Top of Text block

One presentation, however, stood apart from the others. As the child explained the historical significance of the subject, I noted the poster’s symmetric design, professionally matted and mounted portrait and precisely scaled biographical timeline. Its subject, less childhood hero than parental aspiration, along with the sheer perfection of the poster telegraphed what teachers and parents politely refer to as “a bit of help from parents,” but what children – particularly the ones who have slaved over their own posters – understand as cheating.
We’ve all been there, usually around 11 on the night before a child’s project is due, reluctantly stepping over the line between helping and taking over. It starts out innocently enough, as, “Here, let me help you cut those last pieces out so you can get to bed,” and quickly snowballs into a lie, a Ph.D. dissertation in third-grade handwriting.
Parents step over this line so often that tales of elementary-school science projects worthy of MacArthur genius grants have become a modern day cliché. I recently asked teachers for stories of the most egregious examples, and I heard about skits that became spectacles fit for Broadway; professionally wired, moving lightscapes of the solar system and museum-quality replicas of the Parthenon populated by a Greek citizenry created to scale on a 3D printer. When presented with these projects, teachers roll their eyes and feign enthusiasm for these “student” efforts while the other parents look on, wondering how their own child’s efforts can possibly measure up.

Bottom of Text block

= Your tasks =
1. From the passage on parents and school projects, reproduce the part that opens with the words containing "We’ve all been" and closes with "in third-grade handwriting.".
2. In the passage on parents and school projects, what reason is given for tales of elementary-school science projects worthy of MacArthur genius grants having become a modern-day cliché?

Top of Recorded data

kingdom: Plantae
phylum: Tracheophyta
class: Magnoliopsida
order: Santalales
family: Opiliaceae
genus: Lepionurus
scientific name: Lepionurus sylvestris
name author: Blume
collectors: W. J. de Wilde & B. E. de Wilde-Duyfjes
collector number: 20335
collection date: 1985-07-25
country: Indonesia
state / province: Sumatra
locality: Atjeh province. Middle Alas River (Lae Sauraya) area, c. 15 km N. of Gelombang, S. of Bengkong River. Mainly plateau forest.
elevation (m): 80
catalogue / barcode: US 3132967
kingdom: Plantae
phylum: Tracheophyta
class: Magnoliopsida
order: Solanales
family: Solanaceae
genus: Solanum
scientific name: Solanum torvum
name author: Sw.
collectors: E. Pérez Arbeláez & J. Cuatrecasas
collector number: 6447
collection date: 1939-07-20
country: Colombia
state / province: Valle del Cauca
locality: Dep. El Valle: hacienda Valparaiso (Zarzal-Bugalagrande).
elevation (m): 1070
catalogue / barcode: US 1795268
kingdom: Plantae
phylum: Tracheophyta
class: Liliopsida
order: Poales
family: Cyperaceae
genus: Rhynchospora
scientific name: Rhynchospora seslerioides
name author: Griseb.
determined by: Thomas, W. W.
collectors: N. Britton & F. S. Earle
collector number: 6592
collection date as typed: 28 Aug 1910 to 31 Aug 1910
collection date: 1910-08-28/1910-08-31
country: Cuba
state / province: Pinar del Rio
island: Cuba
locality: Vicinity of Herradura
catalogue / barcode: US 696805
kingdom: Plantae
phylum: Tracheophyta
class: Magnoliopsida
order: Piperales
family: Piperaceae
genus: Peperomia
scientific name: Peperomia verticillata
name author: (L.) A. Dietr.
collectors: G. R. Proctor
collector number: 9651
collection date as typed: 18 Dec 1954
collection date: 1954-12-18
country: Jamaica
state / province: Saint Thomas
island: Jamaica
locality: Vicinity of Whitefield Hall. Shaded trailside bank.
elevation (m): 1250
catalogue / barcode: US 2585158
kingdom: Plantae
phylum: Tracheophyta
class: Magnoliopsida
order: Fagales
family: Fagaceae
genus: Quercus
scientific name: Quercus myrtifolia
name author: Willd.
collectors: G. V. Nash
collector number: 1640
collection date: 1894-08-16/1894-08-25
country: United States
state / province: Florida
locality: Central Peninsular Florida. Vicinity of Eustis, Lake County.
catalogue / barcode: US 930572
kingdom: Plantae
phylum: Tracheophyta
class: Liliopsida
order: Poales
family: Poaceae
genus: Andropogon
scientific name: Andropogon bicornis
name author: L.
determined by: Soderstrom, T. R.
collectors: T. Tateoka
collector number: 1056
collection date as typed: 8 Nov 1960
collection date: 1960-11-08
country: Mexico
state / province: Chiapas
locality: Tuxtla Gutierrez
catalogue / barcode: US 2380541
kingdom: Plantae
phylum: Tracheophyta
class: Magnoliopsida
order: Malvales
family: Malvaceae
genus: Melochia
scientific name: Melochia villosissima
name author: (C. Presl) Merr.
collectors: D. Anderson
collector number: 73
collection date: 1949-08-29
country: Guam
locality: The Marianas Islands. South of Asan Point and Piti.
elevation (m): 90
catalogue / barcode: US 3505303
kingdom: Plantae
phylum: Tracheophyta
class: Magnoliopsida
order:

Bottom of Recorded data

= Solved tasks =
1.
We’ve all been there, usually around 11 on the night before a child’s project is due, reluctantly stepping over the line between helping and taking over. It starts out innocently enough, as, “Here, let me help you cut those last pieces out so you can get to bed,” and quickly snowballs into a lie, a Ph.D. dissertation in third-grade handwriting.

2. They have become a cliché because parents step over the line between helping and taking over so often.